CS 173: Introduction to Natural Language Processing, Spring 2024
Welcome to CS 173!
We will use Piazza for questions and discussions in addition to office hours; unresolved queries by the TA will be escalated to the instructor. Class page at: https://piazza.com/ucr/spring2024/cs_173_001_24s/info
Direct emails/messages to the instructor should be limited to (1) medical or (2) grades issues.
For other questions and concerns, visit during office hours. Key announcements will be on eLearn/Canvas with email alerts.
Class Overview
Students will gain an overview of modern approaches for Natural Language Processing (NLP).

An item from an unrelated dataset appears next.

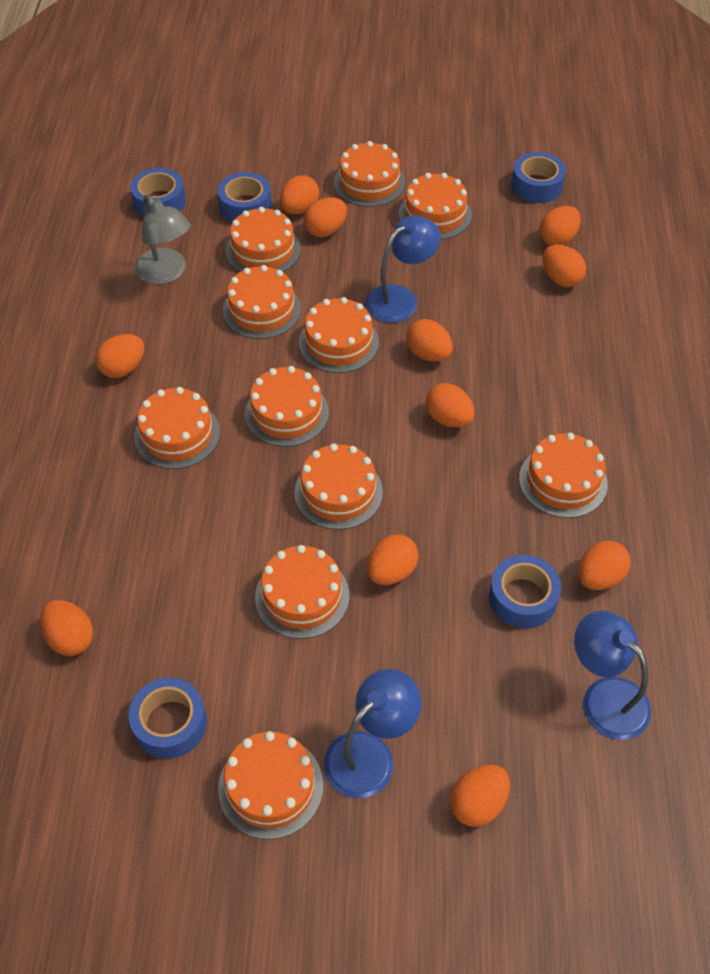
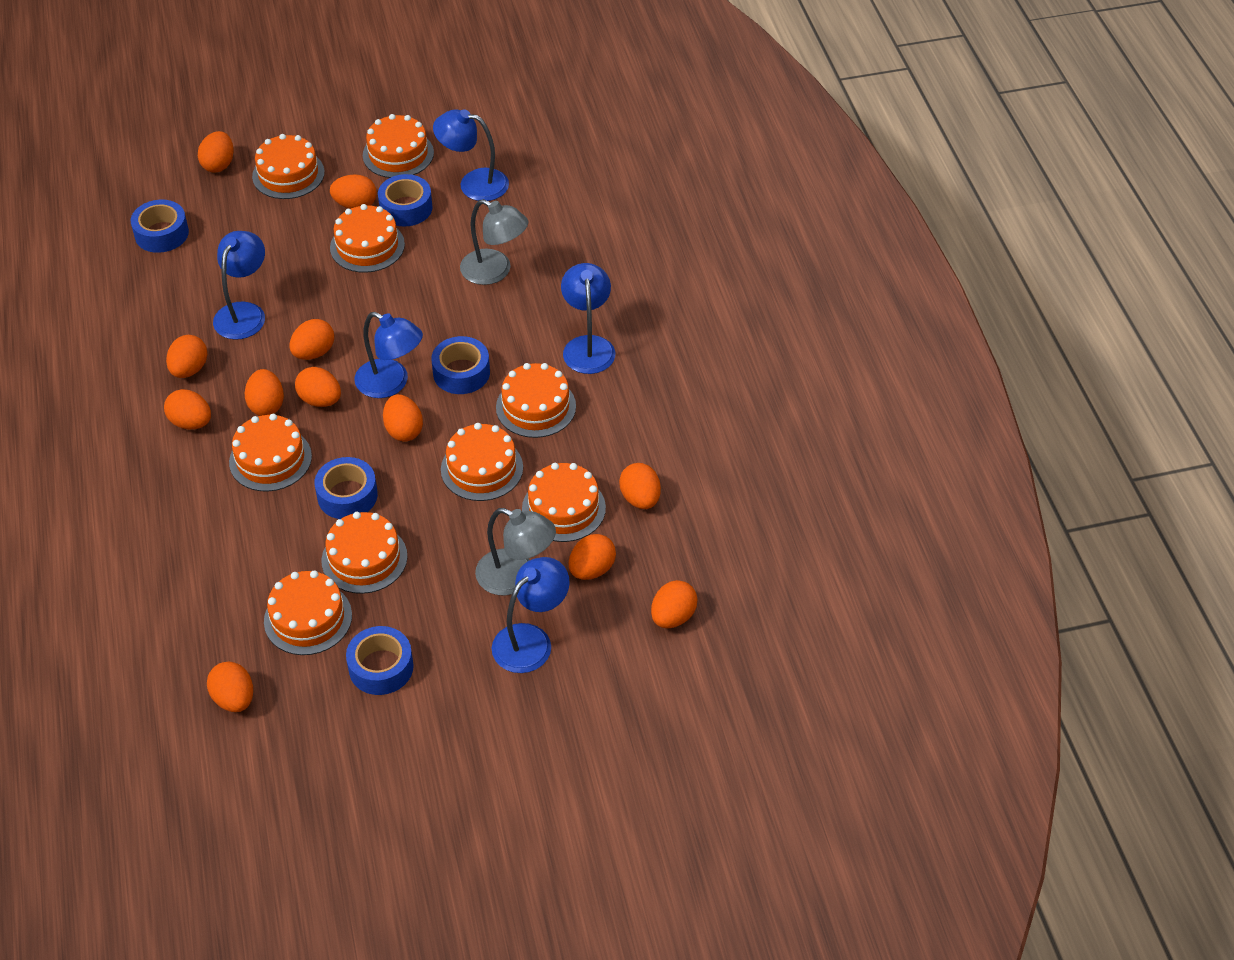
blue lamp: [324,669,422,799] [365,216,441,323] [574,611,651,740] = 3 -> [213,231,265,340] [355,312,423,398] [433,109,509,201] [491,557,570,673] [561,263,616,374] = 5
grey lamp: [134,195,191,284] = 1 -> [460,199,529,285] [475,508,556,596] = 2
orange cake: [134,387,220,469] [218,731,323,839] [223,265,301,339] [226,207,301,272] [245,366,329,447] [255,545,349,639] [294,443,383,530] [299,297,379,373] [334,141,405,207] [399,173,472,240] [519,433,608,518] = 11 -> [229,414,312,492] [252,134,325,199] [264,570,352,655] [322,512,407,594] [330,204,405,273] [363,114,434,178] [441,423,523,501] [496,363,576,438] [522,463,606,542] = 9
orange egg: [40,600,93,656] [95,334,144,378] [280,175,319,214] [304,197,347,237] [367,534,419,585] [406,319,453,361] [426,383,475,427] [450,765,510,827] [539,206,581,246] [542,245,586,287] [578,541,631,590] = 11 -> [164,389,211,429] [166,335,207,378] [198,131,234,172] [207,662,253,712] [245,369,284,416] [289,319,334,360] [295,367,341,407] [330,174,377,209] [383,394,423,442] [569,534,616,580] [619,463,661,509] [651,580,697,628] = 12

Students will learn the theory and algorithms for NLP from applications such as part-of-speech tagging, parsing, named entity recognition, coreference resolution, sentiment analysis and machine translation.
Students who successfully complete this course will be able to:
Implement algorithms for basic language models
Install, configure and run sophisticated NLP toolkits
Identify which NLP tasks apply to given real world problems involving unstructured text data
Apply standard modelling techniques to a given NLP task
Research and apply current NLP modelling techniques to solve novel problems
Course Details
Prerequisites: CS 150
Format: The course consists of two 90-minute lectures and a one-hour discussion per week. Students are highly encouraged to utilize office hours for help on homework and exam review.
Instructor: Dr. Yue Dong — please communicate via eLearn or office hour, not email
Teaching Assistant: Rishi Sangireddy <rishi.sangireddy@email.ucr.edu>
Lectures: TTh 9:30am - 10:50am, WCH room 143
Discussion: W 11:00 - 11:50 am, Student Success Center | Room 121
Preliminary Schedule
Act 1: Preliminaries
Weeks 1-4:
Introduction & Regular Expressions (ch 2)
N-gram Language Models (ch 3)
Naive Bayes (ch 4)
Assignments (week 3)
Midterm 1 (April 23rd, 2024)
Act 2: Modeling Techniques
Weeks 4-7:
Logistic Regression (ch 5)
Vector Semantics (ch 6)
Hidden Markov Models (Appendix A)
Assignment (week 5,7,9)
Midterm 2 (May 16th, 2024)
Act 3: Linguistics & Applications
Week 8-10:
Part of Speech Tagging (ch 8)
Entity and Relation Extraction (ch 18)
Question Answering, Information Retrieval (ch 14)
Chatbots and Dialogue Systems (ch 15)
FINAL EXAM
Homeworks and Tutorials
Study problems and the problems for the tutorials can be found on the Tutorials page.
You are expected to come to the tutorial class each week and make a good-faith attempt to work on the problems in your group.
Four assignments on eLearn will be due on Sunday evening (week 3,5,7, and 9).
Grading
Homeworks — 30% — if you do well on homeworks, you will do well in this course
Midterms (two) — 30% — if you complete homeworks successfully, you should excel on midterms
Final — 20% — if you excel on midterms you should excel on final, which is comprehensive
Quizzes, Attendance, Participation, Office Hours, and other activities — 20% — instructor's discretion
Standard +/- Scale: 90% or higher is the cutoff for an A- (similarly for B,C,D); 87% or higher is the cutoff for a B+ (and so on). 59% or less is an F.
Textbook
Required Textbook: Dan Jurafsky and James Martin, Speech and Language Processing, 3rd ed (free)
Additional Recommended References:
Jurafsky & Martin, 3rd ed, draft is available online: web.stanford.edu/~jurafsky/slp3/
C.D. Manning & H. Schuetze, Foundations of Statistical Natural Language Processing
Office hours
Instructor Office Hours: Tuesdays 11-12 noon, Thursdays 12 -1pm MRB 4135
TA Office Hours: Mondays and Fridays over Zoom, Rishi Sangireddy, https://ucr.zoom.us/j/8896652238
Additional Support: Academic Resources Center (ARC), 156 Surge, http://www.arc.ucr.edu
About me
Hi, I am Yue Dong, an assistant professor of CSE at UCR. My research interests include natural language processing, machine learning, and artificial intelligence. I lead the Natural Language Processing group at UCR, which develops natural language understanding and generation systems that are controllable, trustworthy, and efficient.